* [About this task]
Carry on the abstract about myocardial work under mavacamten therapy, starting after its last sentence.

* [Passage]
——————————

Changes of non-invasive myocardial work parameters under mavacamten therapy

https://doi.org/10.1007/s00392-025-02625-4

Cédric Coppée (Bad Oeynhausen)1, J.-C. Reil (Bad Oeynhausen)1, K. Peters (Bad Oeynhausen)1, K. Mohemed (Bad Oeynhausen)1, V. Rudolph (Bad Oeynhausen)1, S. Scholtz (Bad Oeynhausen)1

1Herz- und Diabeteszentrum NRW Allgemeine und Interventionelle Kardiologie/Angiologie Bad Oeynhausen, Deutschland

 

Background:  Symptomatic patients with obstructive hypertrophic cardiomyopathy (oHCM) can meanwhile be treated with mavacamten, a direct myosin inhibitor which received a Class IIa recommendation in the European Society of Cardiology (ESC) guidelines. It reduces excessive contractility by modulating the interaction between actin and myosin filaments in the heart muscle. Hyperdynamic contraction and obstruction of the left ventricular outflow tract (LVOT) leads to high myocardial work in oHCM patients. Non-invasive myocardial work indices, which are derived from echocardiographic strain measurements combined with blood pressure, offer a way to monitor left ventricular performance. The aim of our study was to analyse the hemodynamic changes in patients who underwent the mavacamten initiating phase.

——————————

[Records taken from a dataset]

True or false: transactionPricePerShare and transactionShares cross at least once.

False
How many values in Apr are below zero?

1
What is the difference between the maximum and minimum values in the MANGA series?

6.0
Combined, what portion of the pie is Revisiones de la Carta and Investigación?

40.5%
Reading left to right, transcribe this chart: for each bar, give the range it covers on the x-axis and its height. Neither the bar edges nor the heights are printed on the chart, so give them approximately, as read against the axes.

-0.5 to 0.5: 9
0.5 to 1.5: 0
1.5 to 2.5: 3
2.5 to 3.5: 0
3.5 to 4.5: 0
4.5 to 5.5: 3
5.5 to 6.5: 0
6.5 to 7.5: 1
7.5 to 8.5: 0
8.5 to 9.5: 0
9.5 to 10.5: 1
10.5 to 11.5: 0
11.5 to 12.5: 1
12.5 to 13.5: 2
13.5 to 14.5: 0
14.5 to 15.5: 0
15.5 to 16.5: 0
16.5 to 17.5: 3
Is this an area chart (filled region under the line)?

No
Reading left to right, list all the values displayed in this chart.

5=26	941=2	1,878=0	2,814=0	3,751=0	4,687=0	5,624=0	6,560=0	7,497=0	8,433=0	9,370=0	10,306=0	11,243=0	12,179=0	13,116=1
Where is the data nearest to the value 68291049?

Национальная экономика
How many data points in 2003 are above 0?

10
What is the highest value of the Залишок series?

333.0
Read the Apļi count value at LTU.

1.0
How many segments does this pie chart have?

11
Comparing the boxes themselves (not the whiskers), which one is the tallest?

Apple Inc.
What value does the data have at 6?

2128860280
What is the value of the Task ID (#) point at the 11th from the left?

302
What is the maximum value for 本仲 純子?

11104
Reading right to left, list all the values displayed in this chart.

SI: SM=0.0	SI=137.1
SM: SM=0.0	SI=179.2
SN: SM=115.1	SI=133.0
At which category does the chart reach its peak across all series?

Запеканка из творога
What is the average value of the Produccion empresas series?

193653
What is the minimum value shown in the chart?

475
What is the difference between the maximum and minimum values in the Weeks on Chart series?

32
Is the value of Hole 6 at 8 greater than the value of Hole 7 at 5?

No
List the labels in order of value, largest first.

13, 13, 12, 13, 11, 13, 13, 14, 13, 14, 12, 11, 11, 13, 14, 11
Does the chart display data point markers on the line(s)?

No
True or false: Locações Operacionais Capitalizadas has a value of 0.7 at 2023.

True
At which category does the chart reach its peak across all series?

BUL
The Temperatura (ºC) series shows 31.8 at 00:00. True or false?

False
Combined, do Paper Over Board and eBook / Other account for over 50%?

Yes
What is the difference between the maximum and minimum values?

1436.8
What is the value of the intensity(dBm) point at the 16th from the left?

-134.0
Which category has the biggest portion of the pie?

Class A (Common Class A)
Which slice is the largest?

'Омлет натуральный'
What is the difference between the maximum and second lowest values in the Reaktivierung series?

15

——————————

* [Expected answer]
Methods: 36 mavacamten patients from our ongoing prospective single-centre hypertrophic cardiomyopathy registry were included in this study. Blood pressure and standard echocardiographic 2-, 3- and 4-chamber views were recorded at baseline and at 3-months follow up to perform strain analysis and assess myocardial work with the vendor-specific algorithm of GE HealthCare (Pewaukee, WI). 

Results: 36 oHCM patients initiated on mavacamten therapy were analysed. Median age was 59.3 (SD ± 13.47) years, 47.2 % (n = 17) were female. CYP2C19 metabolic status was normal in all patients and therefore starting dose was 5 mg per day. Left ventricular ejection fraction decreased mildly reaching statistic significance from 66 (SD ± 6.2) % to 63.6 (SD ± 6) % (p = 0.02), whereas global longitudinal strain (GLS) did not change significantly from -15.2 (SD ± 3.79) % to 15.3 (SD ± 2.72) % (p = 0.74). The LVOT gradient at rest decreased highly significant from 71.1 (SD ± 38,92) mmHg to 26.1 (SD ± 30,6) mmHg (p < 0.001) as well as the provoked LVOT gradient, from 104.9 (SD ± 35.78) mmHg to 54.6 (SD ± 40.26) mmHg (p < 0.001) and the work load index, median 2230.5 (IQR 1821.5 – 2504) mmHg% to 1558 (IQR 1363.75-1917.75) mmHg% (p = 0.001). Surprisingly, the global work efficiency stayed without significant alteration, median 89 (IQR 87-91,75) % to 90 (IQR 87,75-92,25) %. Additionally, myocardial contractility appears to become more synchronized throughout left ventricular systole, as indicated by a slight decrease in peak strain dispersion (PSD), from median 107 (IQR 75,25-146,5) msec to 91,5 (IQR 75,25-109,75) msec (p = 0,116).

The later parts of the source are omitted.